Additional SupplyBorrowFreezeSteward

One allowed flow previously by stewards was to, in emergency scenarios, set borrow and/or supply caps to the minimum (1), reducing the exposure without any damage to positions.

With the introduction of the new timelock, this flow would be submitted to a 1-day timelock, which in those scenarios is not ideal. So we will introduce a SupplyBorrowFreezeSteward for the Aave Protocol Guardian to be able to execute the same procedure, after the re-architecturing of stewards.




Optional application to all Risk Agents

A follow-up step on this proposal is to apply the same architecture to all types of Risk Agents, including the automated ones.
However, given that speeds consideration on those should probably be more granular (e.g., different timelocks), our proposal focuses first on the migration of the manual side. Making all types homogeneous will be straightforward, given that the architecture and flows will be pretty much the same.



Next Steps

  1. Publication of a standard ARFC, collect community & service providers’ feedback before escalating proposal to ARFC snapshot stage.
  2. If the ARFC snapshot outcome is YAE, publish an AIP vote for final confirmation and enforcement of the proposal.
****************************************
● **Exercise brief**:
In the text on the SupplyBorrowFreezeSteward, how long a timelock would the emergency flow of setting borrow and supply caps to the minimum face under the new timelock?

● **Dataset section**:
****************************************
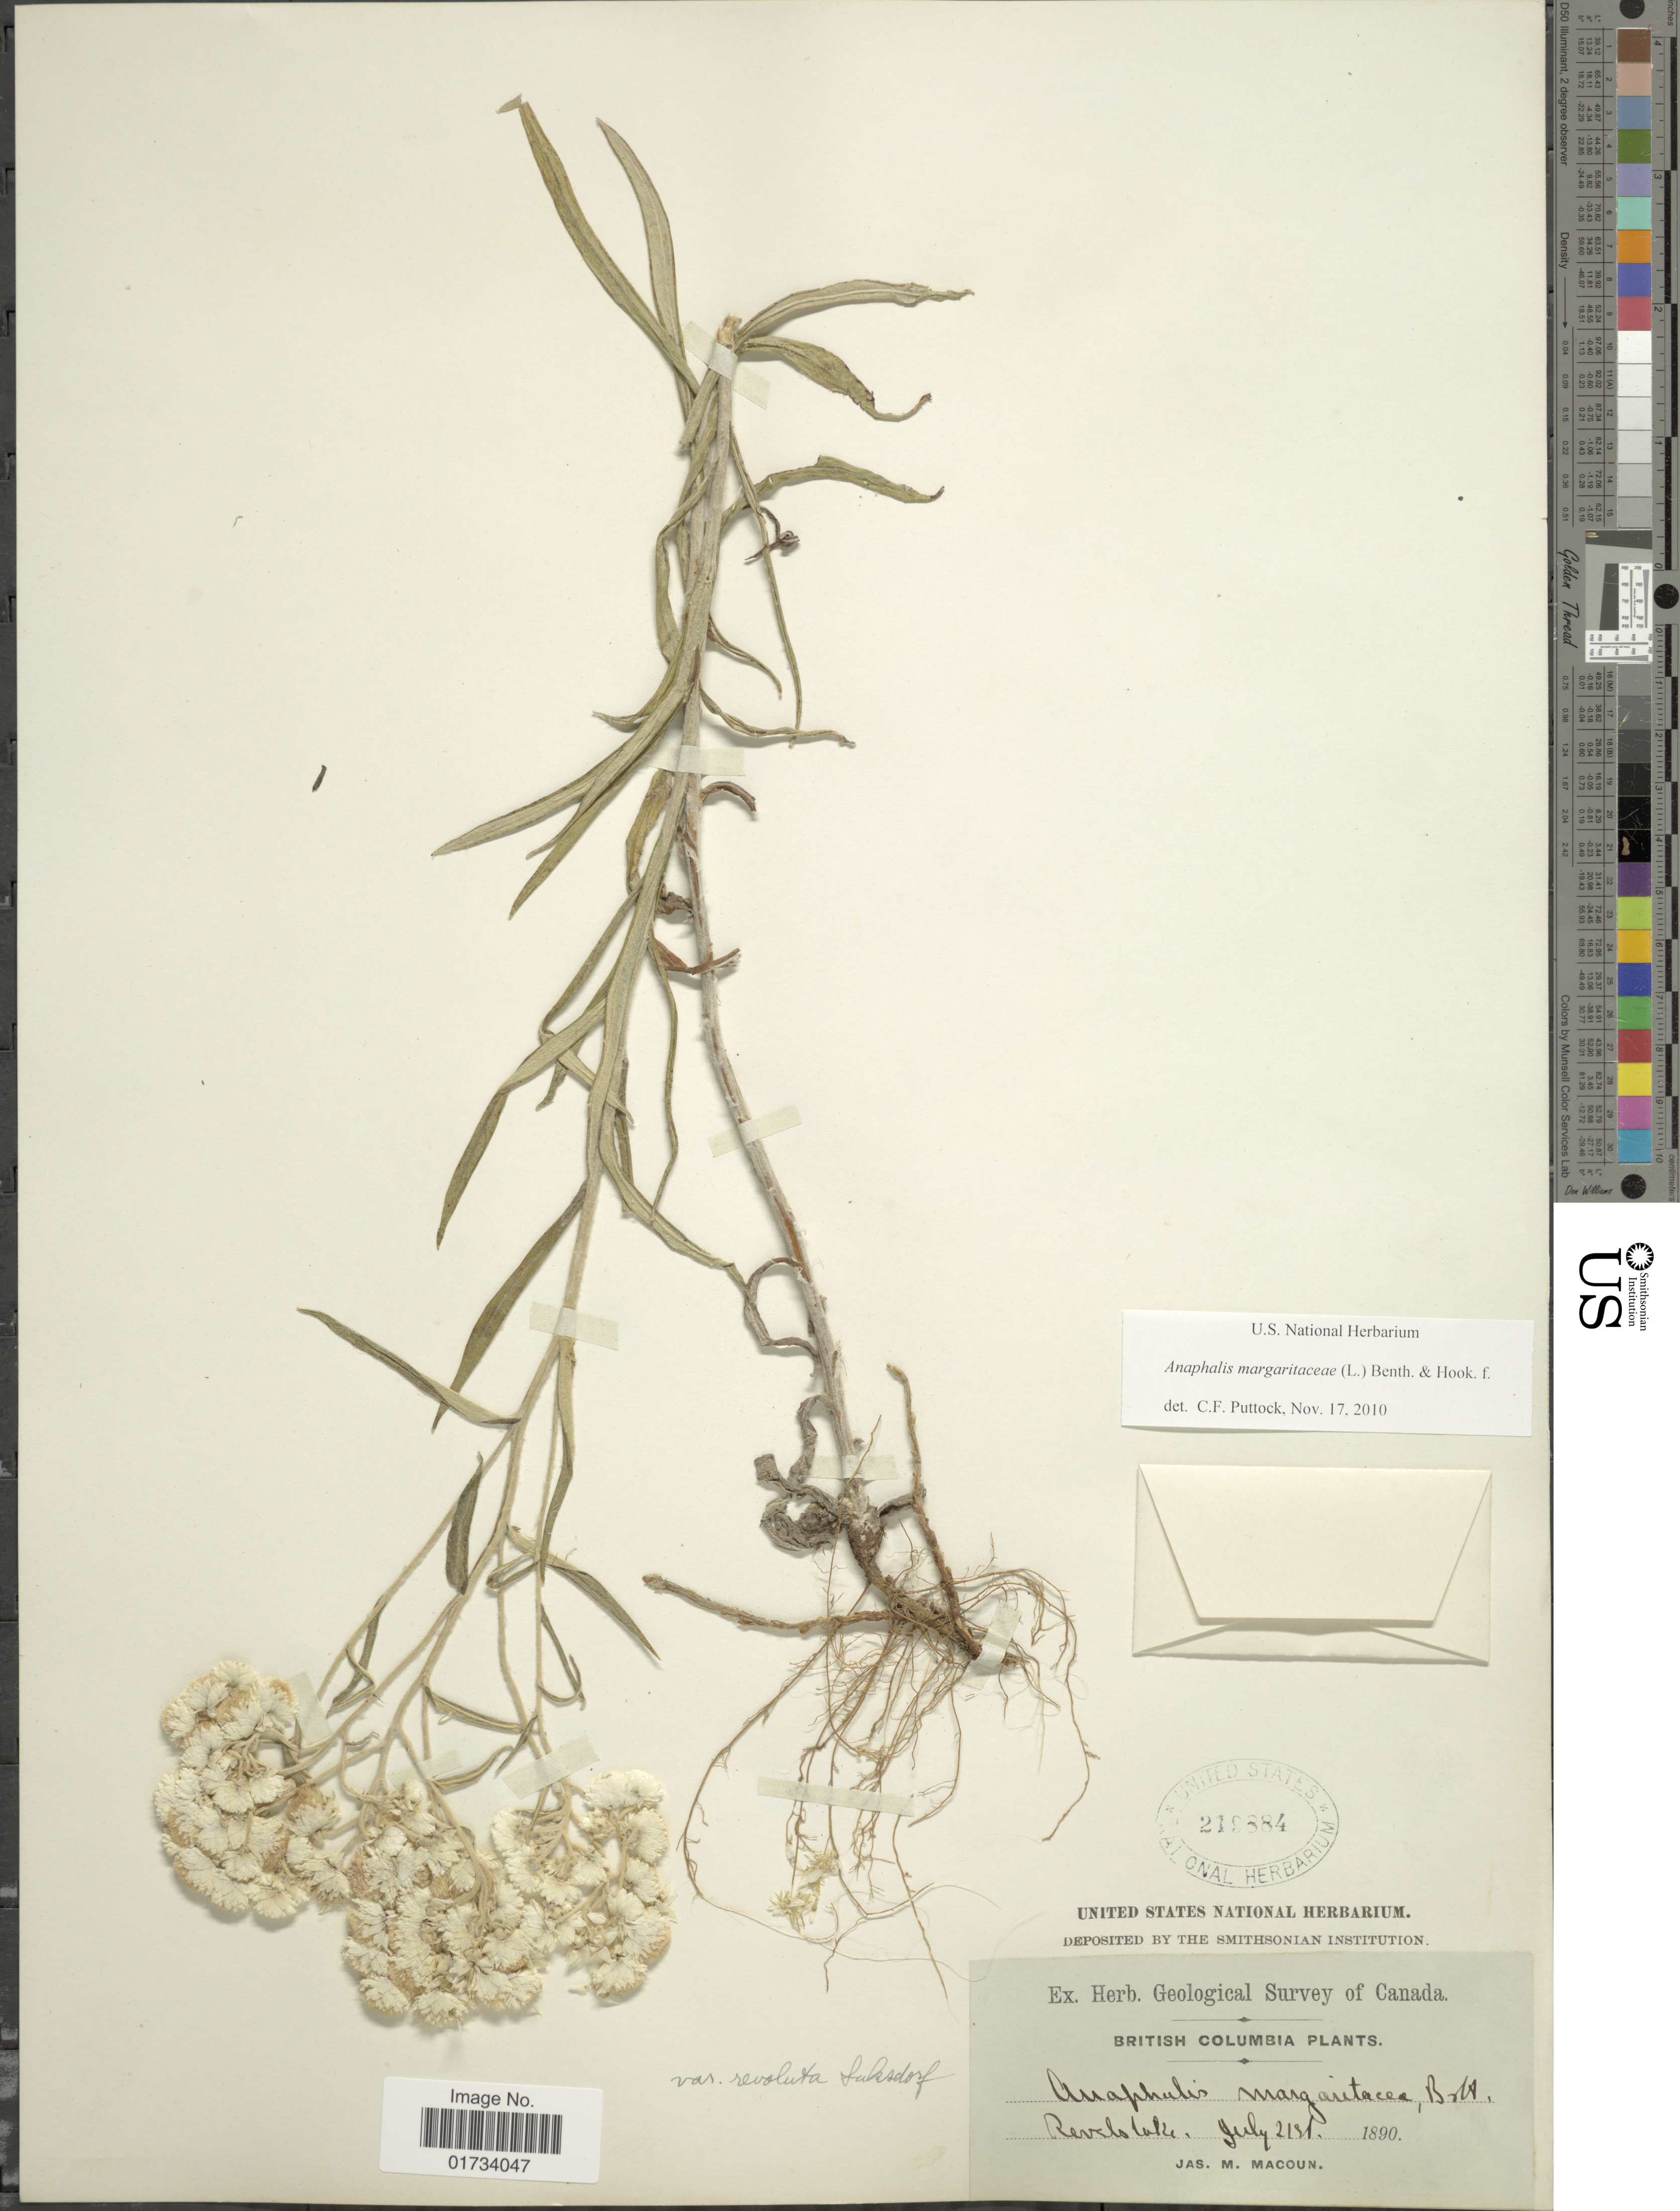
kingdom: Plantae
****************************************
● **Correct output**:
A 1-day timelock.